We will always need warm and wise friends, like the Marks, who come to our aid when we need to move forward quickly. Manny Delbrück long helped us in this way. Soon after I became Director, she provided the funds that allowed us to transform the then-derelict Wawepex Laboratory into new dormitory space. In this way we were able to house the students for the new neurobiology courses to be given in newly renovated teaching space in McClintock Laboratory. Manny's help also made possible the new tennis courts on Bungtown Road on the way to the sand spit. Sadly, upon her death early this January, we have lost our last close connection to the first heroic period of phage research. Now, however, we should not weep too long for Manny but instead rejoice that she was so long a part of our lives. In the same way, we must not dwell too much on our loss of the former coziness of those Cold Spring Harbor summers that witnessed the coming of the phage world.

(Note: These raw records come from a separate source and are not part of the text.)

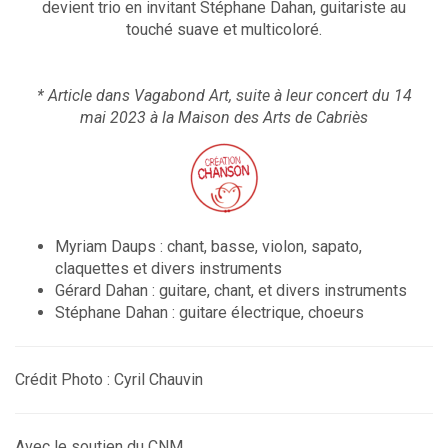
devient trio en invitant Stéphane Dahan, guitariste au
touché suave et multicoloré.
* Article dans Vagabond Art, suite à leur concert du 14
mai 2023 à la Maison des Arts de Cabriès
Myriam Daups : chant, basse, violon, sapato,
claquettes et divers instruments
Gérard Dahan : guitare, chant, et divers instruments
Stéphane Dahan : guitare électrique, choeurs
Crédit Photo : Cyril Chauvin
Avec le soutien du CNM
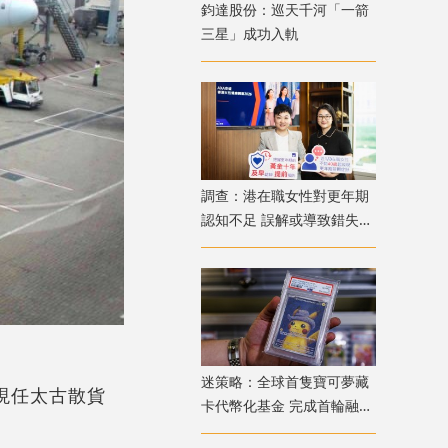
鈞達股份：巡天千河「一箭
三星」成功入軌
調查：港在職女性對更年期
認知不足 誤解或導致錯失
「黃金預防期」
迷策略：全球首隻寶可夢藏
；現任太古散貨
卡代幣化基金 完成首輪融資
兼獲超購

There will always exist those individuals who, like the early pioneers of the phage world or tumor virology, feel happiest in moving upon uncharted water. Today, the way precise information is stored in and retrieved from the human brain appears equally, if not more, mysterious than the necessarily fuzzy way I perceived the storing of genetic information during my first Cold Spring Harbor experience some 50 years ago. Small groups of young scientists, attracted by the prospect of not following their elders' paths, are bound to assemble again to meet this challenge.

As long as we remain a home for tough risk-takers, not caring too much whether or not there might be gunslingers among them, we should not worry too much about how the start of the forthcoming millennium will find us.